More money in stamps than in intellectual property?

A stamp, bearing an image of an inverted Jenny biplane, is probably worth more than a Jenny itself.

AP reported:

The rare 1918 24-cent stamp, depicting an upside-down Curtis JN-4 biplane known as "Jenny," was sold privately this week to a Wall Street executive who did not want to be identified.

Heritage Auction Galleries president Greg Rohan, who brokered the [$825,000] sale, said the buyer is the same collector who lost an auction last month in which another "Inverted Jenny" sold for $977,500. Rohan said his client, whom he described as not being a rare stamp collector, was glad to get another chance at the prized misprint.

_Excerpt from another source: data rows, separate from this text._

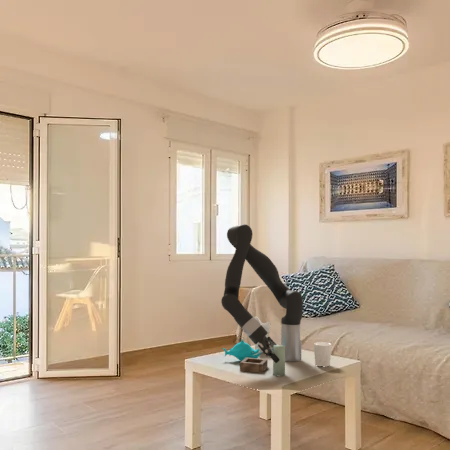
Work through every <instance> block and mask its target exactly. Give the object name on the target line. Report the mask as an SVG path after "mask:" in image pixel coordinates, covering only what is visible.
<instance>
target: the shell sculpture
mask: <svg viewBox="0 0 450 450" xmlns="http://www.w3.org/2000/svg"><path fill="white" fill-rule="evenodd" d="M253 317H254V318H255V319H256V320H257V321H258V322H259V323H260V324H261V325H262V326H263V328H264V329H265V330H266V331H267V332H268V334H267V335H266V337H267V338H268V337H269V335H270V332H271V322H270V320H267V321H266V322H262V321H261V320H260V318H259V316H253ZM259 344H260V343H259V342H258V343H257V344H254V350H257V349H259V350H260V352H261V353H260V354H265V353H264V352H263V351H262V350H261V349H260V348H259V346H258V345H259Z"/></svg>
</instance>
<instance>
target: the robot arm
mask: <svg viewBox="0 0 450 450" xmlns="http://www.w3.org/2000/svg"><path fill="white" fill-rule="evenodd" d="M226 238H227V241H228V242H229V243H230V245H231V246H232V247H234V249H235V251H234V254H233V257H231V260H230V262H229V265H228V267H227V269H226V274H225V279H224V291H223V296H222V297H221V302H220V303H221V306H222V308H223V309H224V310H225V311H227V313H229V314H230V315H231V317H233V320H234V321H235V322H236V323H237V325H238V326H239V327H240V328H241V330H242V331H243V333H245V335H246V336H247V337H248V338H249V339H250V340H251V342H252V343H253V344H254V345H255V344H257V343H258V342H259V343H260V344H259V345H258V346H259V348H260V349H261V350H262V351H263V352H264V353H263V354H264V355H265V357H269V358H271V359H272V361H274V362H275V363H277V362H278V361H279V360H280V359H279V358H278V357H277V356H276V355H275V353H274V352H273V346H274V345H278V344H277V343H276V342H275V341H274V340H273V338H271V336H268V338H267V337H266V335H267V334H268V332H267V331H266V330H265V329H264V328H263V326H262V325H261V324H260V323H259V322H258V321H257V320H256V319H255V318H254V317H255V316H253V315H252V314H251V312H249V311H248V309H246V308H245V307H244V305H243V303H242V302H241V301H240V300H239V297H240V296H239V294H240V293H239V292H240V288H241V284H242V283H241V281H242V277H243V276H242V275H243V270H244V265H245V262H247V263H248V265H249V266H250V267H251V268H252V269H253V271H254V272H255V273H256V275H257V276H258V277H259V278H260V279H261V281H263V283H264V285H266V287H267V288H268V289H269V290H270V291H271V294H273V297H274V298H275V299H276V301H277V302H278V304H279V305H280V306H281V307H282V308H283V309H286V310H285V315H284V316H282V317H281V320H280V321H281V322H280V323H281V324H280V325H281V327H280V332H281V333H280V335H281V337H280V345H284V346H285V362H301V361H302V345H303V344H302V342H303V341H302V340H301V321H302V318H303V312H304V311H303V307H304V300H303V296H302V294H301V293H300V292H299V291H296V290H292V289H289V288H288V287H287V286H286V285H285V283H283V281H282V280H281V278H280V274H279V271H278V268H277V267H276V265H275V264H274V263H273V261H272V259H271V258H270V257H268V256H267V255H266V254H264V253H263V252H262V251H260V250H258V249H257V248H255V247H254V246H253V245H252V239H253V229H252V228H251V226H249V225H248V224H246V223H245V224H244V223H243V224H239V225H235V226H231V227H229V228H228V229H227V232H226ZM273 353H274V354H273Z"/></svg>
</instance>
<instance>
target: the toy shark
mask: <svg viewBox="0 0 450 450" xmlns="http://www.w3.org/2000/svg"><path fill="white" fill-rule="evenodd" d="M222 350H223V351H224V357H226V356H227V355H229V356H233V357H234V358H236V359H237V360H238V361H240V362H241V361H242V360H244V359H245V358H246V357H247V358H258V359H259V357H260V356H261V354H262V353H261V352H260V350H259V349H257V350H255V348H254V347H253V348H252V346H251V345H250V344H249V343H247V342H245V341H244V339H242V338H241V340H240V342H238V343H236V344H235V345H234V346H232V348H229V350H227V349H226V348H224V347H222Z"/></svg>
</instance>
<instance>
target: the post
mask: <svg viewBox="0 0 450 450" xmlns="http://www.w3.org/2000/svg"><path fill="white" fill-rule="evenodd" d="M273 352H274V353H275V355H276V356H277V357H278V358H279V359H280V360H279V361H278V362H277V363H275V362H274V361H273V360H272V361H273V362H272V375H273V376H276V377H284V376H285V375H286V361H285V346H284V345H281V344H277V345H274V346H273ZM274 353H273V354H274Z"/></svg>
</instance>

IPBiz had previously noted the interrelation of the Jenny to the intellectual property policy of CIRM:

In an IPBiz post on May 28, there was discussion of a CIRM document from an April 27 meeting of CIRM's IP Task Force: There was a conclusion about the U.S. aviation patent pool in World War I: "and that's what led to fighter planes being built for World War I."

IPBiz noted that there were no U.S. - built fighter planes ever used in World War I. For example, US ace Eddie Rickenbacker flew Nieuport 28 and SPAD XIII aircraft (French).

If we soften this inquiry to Weren’t there U.S.-built planes involved in the war?, the answer may be yes. The Jenny (the Curtiss JN-4) in some sense was "involved" in World War I as a trainer. However, the Jennies were not the planes going up over the lines.